### Work to complete
Set down all of the entries below word for word, with the pictures left out.

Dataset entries
━━━━━━━━━━━━━━━━━━━━━━━━━━━━━━
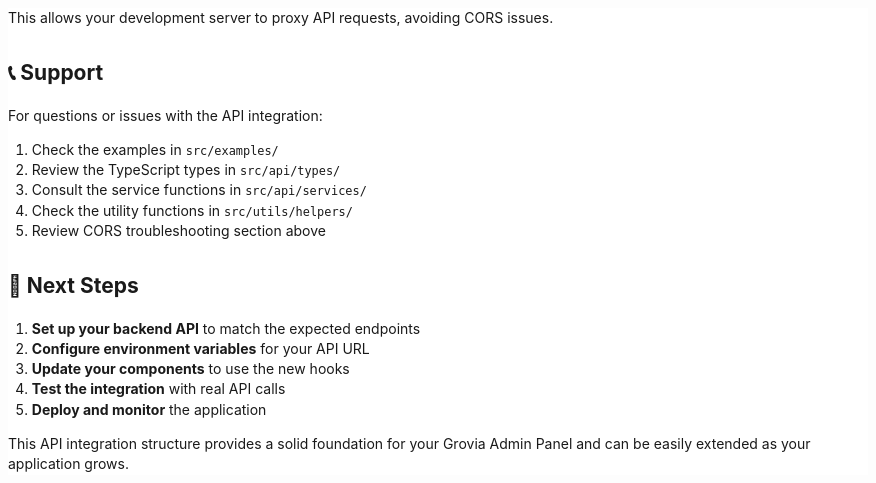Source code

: This allows your development server to proxy API requests, avoiding CORS issues.

## 📞 Support

For questions or issues with the API integration:

1. Check the examples in `src/examples/`
2. Review the TypeScript types in `src/api/types/`
3. Consult the service functions in `src/api/services/`
4. Check the utility functions in `src/utils/helpers/`
5. Review CORS troubleshooting section above

## 🎯 Next Steps

1. **Set up your backend API** to match the expected endpoints
2. **Configure environment variables** for your API URL
3. **Update your components** to use the new hooks
4. **Test the integration** with real API calls
5. **Deploy and monitor** the application

This API integration structure provides a solid foundation for your Grovia Admin Panel and can be easily extended as your application grows.
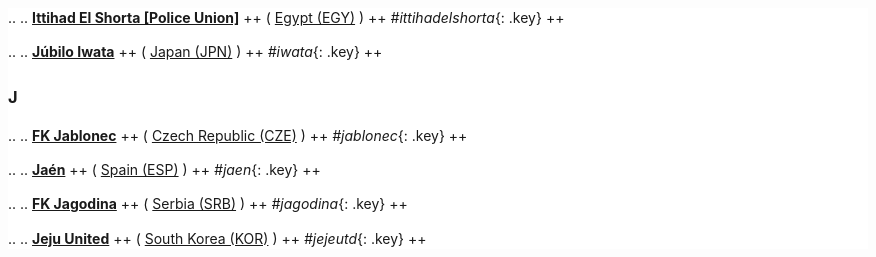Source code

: 

..
..
**[Ittihad El Shorta [Police Union]](eg.html#ittihadelshorta)**  ++
( [Egypt (EGY)](eg.html) ) ++
_#ittihadelshorta_{: .key} ++
<br>



..
..
**[Júbilo Iwata](jp.html#iwata)**  ++
( [Japan (JPN)](jp.html) ) ++
_#iwata_{: .key} ++
<br>



</div>





### J


<div class='columns300' markdown='1'>




..
..
**[FK Jablonec](cz.html#jablonec)**  ++
( [Czech Republic (CZE)](cz.html) ) ++
_#jablonec_{: .key} ++
<br>



..
..
**[Jaén](es.html#jaen)**  ++
( [Spain (ESP)](es.html) ) ++
_#jaen_{: .key} ++
<br>



..
..
**[FK Jagodina](rs.html#jagodina)**  ++
( [Serbia (SRB)](rs.html) ) ++
_#jagodina_{: .key} ++
<br>



..
..
**[Jeju United](kr.html#jejeutd)**  ++
( [South Korea (KOR)](kr.html) ) ++
_#jejeutd_{: .key} ++
<br>
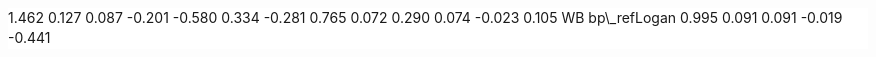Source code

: </td>
<td style="text-align:right;">
1.462
</td>
<td style="text-align:right;">
0.127
</td>
<td style="text-align:right;">
0.087
</td>
<td style="text-align:right;">
-0.201
</td>
<td style="text-align:right;">
-0.580
</td>
<td style="text-align:right;">
0.334
</td>
<td style="text-align:right;">
-0.281
</td>
<td style="text-align:right;">
0.765
</td>
<td style="text-align:right;">
0.072
</td>
<td style="text-align:right;">
0.290
</td>
<td style="text-align:right;">
0.074
</td>
<td style="text-align:right;">
-0.023
</td>
<td style="text-align:right;">
0.105
</td>
</tr>
<tr>
<td style="text-align:left;">
WB
</td>
<td style="text-align:left;">
bp\_refLogan
</td>
<td style="text-align:right;">
0.995
</td>
<td style="text-align:right;">
0.091
</td>
<td style="text-align:right;">
0.091
</td>
<td style="text-align:right;">
-0.019
</td>
<td style="text-align:right;">
-0.441
</td>
<td style="text-align:right;">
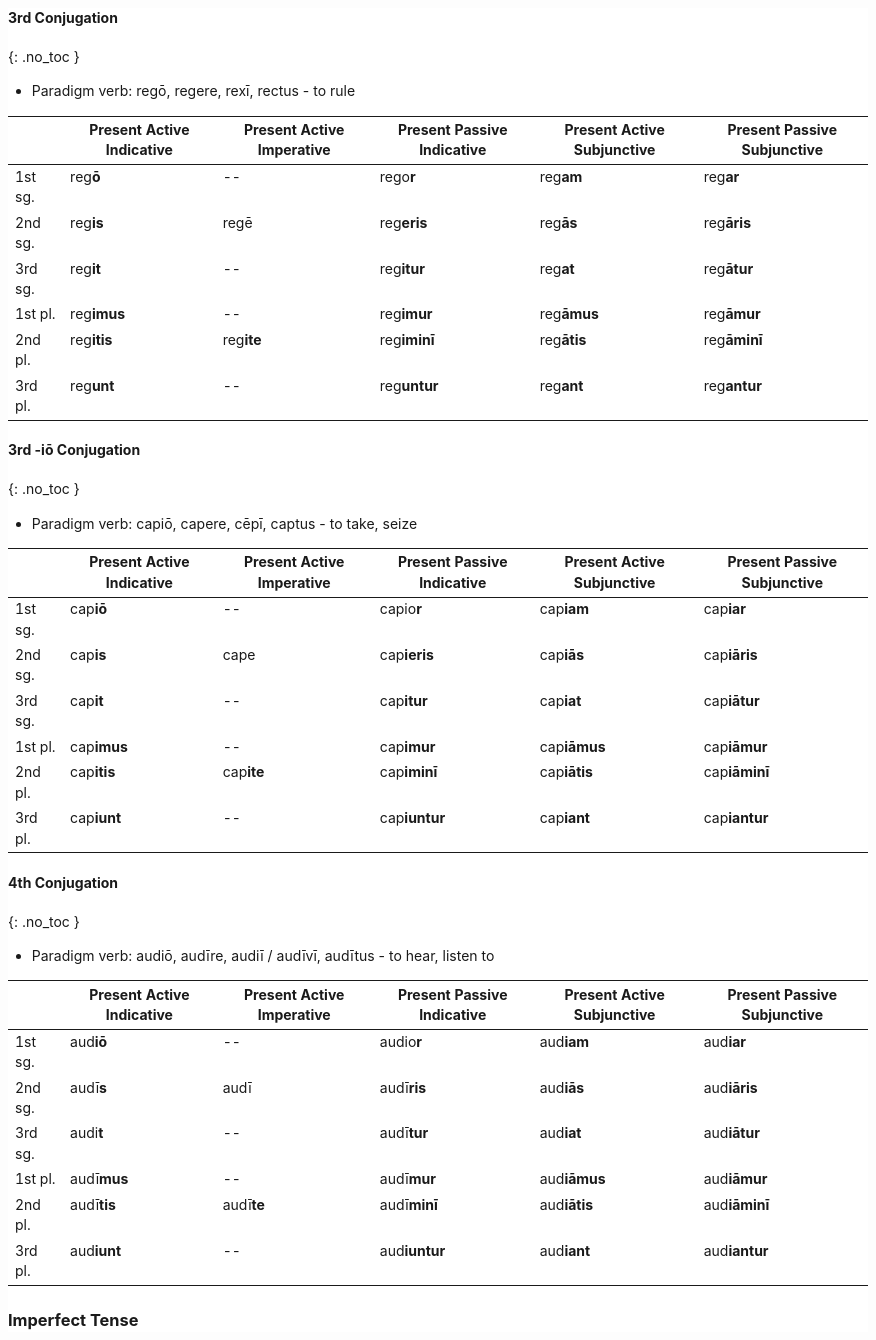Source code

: #### 3rd Conjugation
{: .no_toc }
* Paradigm verb: regō, regere, rexī, rectus - to rule

|       | Present Active Indicative | Present Active Imperative | Present Passive Indicative | Present Active Subjunctive | Present Passive Subjunctive |
| --- | --- | --- | --- | --- | --- |
| 1st sg.    | reg**ō** | -- | rego**r** | reg**am** | reg**ar** |
| 2nd sg.   | reg**is** | regē | reg**eris** | reg**ās** | reg**āris** |
| 3rd sg.   | reg**it** | -- | reg**itur** | reg**at** | reg**ātur** |
| 1st pl.   | reg**imus** | -- | reg**imur** | reg**āmus** | reg**āmur** |
| 2nd pl.   | reg**itis** | reg**ite** | reg**iminī** | reg**ātis** | reg**āminī** |
| 3rd pl.   | reg**unt** | -- | reg**untur** | reg**ant** | reg**antur** |

#### 3rd -iō Conjugation
{: .no_toc }
* Paradigm verb: capiō, capere, cēpī, captus - to take, seize

|       | Present Active Indicative | Present Active Imperative | Present Passive Indicative | Present Active Subjunctive | Present Passive Subjunctive |
| --- | --- | --- | --- | --- | --- |
| 1st sg.    | cap**iō** | -- | capio**r** | cap**iam** | cap**iar** |
| 2nd sg.   | cap**is** | cape | cap**ieris** | cap**iās** | cap**iāris** |
| 3rd sg.   | cap**it** | -- | cap**itur** | cap**iat** | cap**iātur** |
| 1st pl.   | cap**imus** | -- | cap**imur** | cap**iāmus** | cap**iāmur** |
| 2nd pl.   | cap**itis** | cap**ite** | cap**iminī** | cap**iātis** | cap**iāminī** |
| 3rd pl.   | cap**iunt** | -- | cap**iuntur** | cap**iant** | cap**iantur** |

#### 4th Conjugation
{: .no_toc }
* Paradigm verb: audiō, audīre, audiī / audīvī, audītus - to hear, listen to

|       | Present Active Indicative | Present Active Imperative | Present Passive Indicative | Present Active Subjunctive | Present Passive Subjunctive |
| --- | --- | --- | --- | --- | --- |
| 1st sg.    | aud**iō** | -- | audio**r** | aud**iam** | aud**iar** |
| 2nd sg.   | audī**s** | audī | audī**ris** | aud**iās** | aud**iāris** |
| 3rd sg.   | audi**t** | -- | audī**tur** | aud**iat** | aud**iātur** |
| 1st pl.   | audī**mus** | -- | audī**mur** | aud**iāmus** | aud**iāmur** |
| 2nd pl.   | audī**tis** | audī**te** | audī**minī** | aud**iātis** | aud**iāminī** |
| 3rd pl.   | aud**iunt** | -- | aud**iuntur** | aud**iant** | aud**iantur** |

### Imperfect Tense
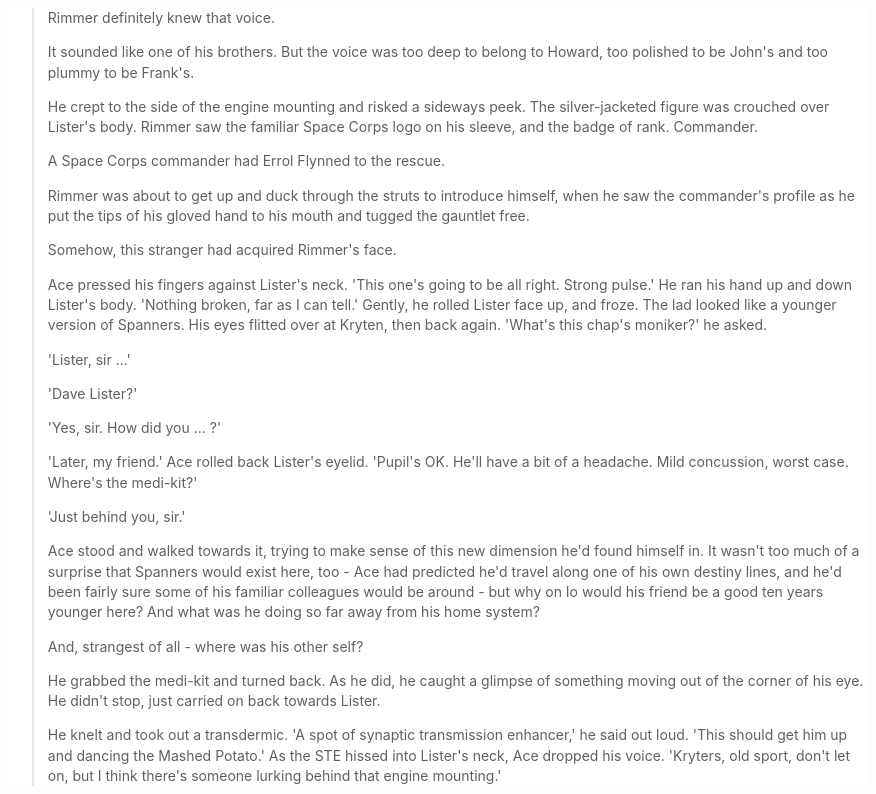 > Rimmer definitely knew that voice.
>
> It sounded like one of his brothers.
> But the voice was too deep to belong to Howard, too polished to be John's and too plummy to be Frank's.
>
> He crept to the side of the engine mounting and risked a sideways peek.
> The silver-jacketed figure was crouched over Lister's body.
> Rimmer saw the familiar Space Corps logo on his sleeve, and the badge of rank.
> Commander.
>
> A Space Corps commander had Errol Flynned to the rescue.
>
> Rimmer was about to get up and duck through the struts to introduce himself, when he saw the commander's profile as he put the tips of his gloved hand to his mouth and tugged the gauntlet free.
>
> Somehow, this stranger had acquired Rimmer's face.
>
> Ace pressed his fingers against Lister's neck.
> 'This one's going to be all right.
> Strong pulse.'
> He ran his hand up and down Lister's body.
> 'Nothing broken, far as I can tell.'
> Gently, he rolled Lister face up, and froze.
> The lad looked like a younger version of Spanners.
> His eyes flitted over at Kryten, then back again.
> 'What's this chap's moniker?' he asked.
>
> 'Lister, sir ...'
>
> 'Dave Lister?'
>
> 'Yes, sir.
> How did you ... ?'
>
> 'Later, my friend.'
> Ace rolled back Lister's eyelid.
> 'Pupil's OK.
> He'll have a bit of a headache.
> Mild concussion, worst case.
> Where's the medi-kit?'
>
> 'Just behind you, sir.'
>
> Ace stood and walked towards it, trying to make sense of this new dimension he'd found himself in.
> It wasn't too much of a surprise that Spanners would exist here, too - Ace had predicted he'd travel along one of his own destiny lines, and he'd been fairly sure some of his familiar colleagues would be around - but why on Io would his friend be a good ten years younger here?
> And what was he doing so far away from his home system?
>
> And, strangest of all - where was his other self?
>
> He grabbed the medi-kit and turned back.
> As he did, he caught a glimpse of something moving out of the corner of his eye.
> He didn't stop, just carried on back towards Lister.
>
> He knelt and took out a transdermic.
> 'A spot of synaptic transmission enhancer,' he said out loud.
> 'This should get him up and dancing the Mashed Potato.'
> As the STE hissed into Lister's neck, Ace dropped his voice.
> 'Kryters, old sport, don't let on, but I think there's someone lurking behind that engine mounting.'
>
━━━━━━━━━━━━━━━━━━━━━━━━━━━━━━
### Finished task
Source code

: This allows your development server to proxy API requests, avoiding CORS issues.

## 📞 Support

For questions or issues with the API integration:

1. Check the examples in `src/examples/`
2. Review the TypeScript types in `src/api/types/`
3. Consult the service functions in `src/api/services/`
4. Check the utility functions in `src/utils/helpers/`
5. Review CORS troubleshooting section above

## 🎯 Next Steps

1. **Set up your backend API** to match the expected endpoints
2. **Configure environment variables** for your API URL
3. **Update your components** to use the new hooks
4. **Test the integration** with real API calls
5. **Deploy and monitor** the application

This API integration structure provides a solid foundation for your Grovia Admin Panel and can be easily extended as your application grows.
Source code

: 

..
..
**[Ittihad El Shorta [Police Union]](eg.html#ittihadelshorta)**  ++
( [Egypt (EGY)](eg.html) ) ++
_#ittihadelshorta_{: .key} ++
<br>



..
..
**[Júbilo Iwata](jp.html#iwata)**  ++
( [Japan (JPN)](jp.html) ) ++
_#iwata_{: .key} ++
<br>



</div>





### J


<div class='columns300' markdown='1'>




..
..
**[FK Jablonec](cz.html#jablonec)**  ++
( [Czech Republic (CZE)](cz.html) ) ++
_#jablonec_{: .key} ++
<br>



..
..
**[Jaén](es.html#jaen)**  ++
( [Spain (ESP)](es.html) ) ++
_#jaen_{: .key} ++
<br>



..
..
**[FK Jagodina](rs.html#jagodina)**  ++
( [Serbia (SRB)](rs.html) ) ++
_#jagodina_{: .key} ++
<br>



..
..
**[Jeju United](kr.html#jejeutd)**  ++
( [South Korea (KOR)](kr.html) ) ++
_#jejeutd_{: .key} ++
<br>
Source code

: </td>
<td style="text-align:right;">
1.462
</td>
<td style="text-align:right;">
0.127
</td>
<td style="text-align:right;">
0.087
</td>
<td style="text-align:right;">
-0.201
</td>
<td style="text-align:right;">
-0.580
</td>
<td style="text-align:right;">
0.334
</td>
<td style="text-align:right;">
-0.281
</td>
<td style="text-align:right;">
0.765
</td>
<td style="text-align:right;">
0.072
</td>
<td style="text-align:right;">
0.290
</td>
<td style="text-align:right;">
0.074
</td>
<td style="text-align:right;">
-0.023
</td>
<td style="text-align:right;">
0.105
</td>
</tr>
<tr>
<td style="text-align:left;">
WB
</td>
<td style="text-align:left;">
bp\_refLogan
</td>
<td style="text-align:right;">
0.995
</td>
<td style="text-align:right;">
0.091
</td>
<td style="text-align:right;">
0.091
</td>
<td style="text-align:right;">
-0.019
</td>
<td style="text-align:right;">
-0.441
</td>
<td style="text-align:right;">
Source code

: #### 3rd Conjugation
{: .no_toc }
* Paradigm verb: regō, regere, rexī, rectus - to rule

|       | Present Active Indicative | Present Active Imperative | Present Passive Indicative | Present Active Subjunctive | Present Passive Subjunctive |
| --- | --- | --- | --- | --- | --- |
| 1st sg.    | reg**ō** | -- | rego**r** | reg**am** | reg**ar** |
| 2nd sg.   | reg**is** | regē | reg**eris** | reg**ās** | reg**āris** |
| 3rd sg.   | reg**it** | -- | reg**itur** | reg**at** | reg**ātur** |
| 1st pl.   | reg**imus** | -- | reg**imur** | reg**āmus** | reg**āmur** |
| 2nd pl.   | reg**itis** | reg**ite** | reg**iminī** | reg**ātis** | reg**āminī** |
| 3rd pl.   | reg**unt** | -- | reg**untur** | reg**ant** | reg**antur** |

#### 3rd -iō Conjugation
{: .no_toc }
* Paradigm verb: capiō, capere, cēpī, captus - to take, seize

|       | Present Active Indicative | Present Active Imperative | Present Passive Indicative | Present Active Subjunctive | Present Passive Subjunctive |
| --- | --- | --- | --- | --- | --- |
| 1st sg.    | cap**iō** | -- | capio**r** | cap**iam** | cap**iar** |
| 2nd sg.   | cap**is** | cape | cap**ieris** | cap**iās** | cap**iāris** |
| 3rd sg.   | cap**it** | -- | cap**itur** | cap**iat** | cap**iātur** |
| 1st pl.   | cap**imus** | -- | cap**imur** | cap**iāmus** | cap**iāmur** |
| 2nd pl.   | cap**itis** | cap**ite** | cap**iminī** | cap**iātis** | cap**iāminī** |
| 3rd pl.   | cap**iunt** | -- | cap**iuntur** | cap**iant** | cap**iantur** |

#### 4th Conjugation
{: .no_toc }
* Paradigm verb: audiō, audīre, audiī / audīvī, audītus - to hear, listen to

|       | Present Active Indicative | Present Active Imperative | Present Passive Indicative | Present Active Subjunctive | Present Passive Subjunctive |
| --- | --- | --- | --- | --- | --- |
| 1st sg.    | aud**iō** | -- | audio**r** | aud**iam** | aud**iar** |
| 2nd sg.   | audī**s** | audī | audī**ris** | aud**iās** | aud**iāris** |
| 3rd sg.   | audi**t** | -- | audī**tur** | aud**iat** | aud**iātur** |
| 1st pl.   | audī**mus** | -- | audī**mur** | aud**iāmus** | aud**iāmur** |
| 2nd pl.   | audī**tis** | audī**te** | audī**minī** | aud**iātis** | aud**iāminī** |
| 3rd pl.   | aud**iunt** | -- | aud**iuntur** | aud**iant** | aud**iantur** |

### Imperfect Tense
 > Rimmer definitely knew that voice.
>
> It sounded like one of his brothers.
> But the voice was too deep to belong to Howard, too polished to be John's and too plummy to be Frank's.
>
> He crept to the side of the engine mounting and risked a sideways peek.
> The silver-jacketed figure was crouched over Lister's body.
> Rimmer saw the familiar Space Corps logo on his sleeve, and the badge of rank.
> Commander.
>
> A Space Corps commander had Errol Flynned to the rescue.
>
> Rimmer was about to get up and duck through the struts to introduce himself, when he saw the commander's profile as he put the tips of his gloved hand to his mouth and tugged the gauntlet free.
>
> Somehow, this stranger had acquired Rimmer's face.
>
> Ace pressed his fingers against Lister's neck.
> 'This one's going to be all right.
> Strong pulse.'
> He ran his hand up and down Lister's body.
> 'Nothing broken, far as I can tell.'
> Gently, he rolled Lister face up, and froze.
> The lad looked like a younger version of Spanners.
> His eyes flitted over at Kryten, then back again.
> 'What's this chap's moniker?' he asked.
>
> 'Lister, sir ...'
>
> 'Dave Lister?'
>
> 'Yes, sir.
> How did you ... ?'
>
> 'Later, my friend.'
> Ace rolled back Lister's eyelid.
> 'Pupil's OK.
> He'll have a bit of a headache.
> Mild concussion, worst case.
> Where's the medi-kit?'
>
> 'Just behind you, sir.'
>
> Ace stood and walked towards it, trying to make sense of this new dimension he'd found himself in.
> It wasn't too much of a surprise that Spanners would exist here, too - Ace had predicted he'd travel along one of his own destiny lines, and he'd been fairly sure some of his familiar colleagues would be around - but why on Io would his friend be a good ten years younger here?
> And what was he doing so far away from his home system?
>
> And, strangest of all - where was his other self?
>
> He grabbed the medi-kit and turned back.
> As he did, he caught a glimpse of something moving out of the corner of his eye.
> He didn't stop, just carried on back towards Lister.
>
> He knelt and took out a transdermic.
> 'A spot of synaptic transmission enhancer,' he said out loud.
> 'This should get him up and dancing the Mashed Potato.'
> As the STE hissed into Lister's neck, Ace dropped his voice.
> 'Kryters, old sport, don't let on, but I think there's someone lurking behind that engine mounting.'
>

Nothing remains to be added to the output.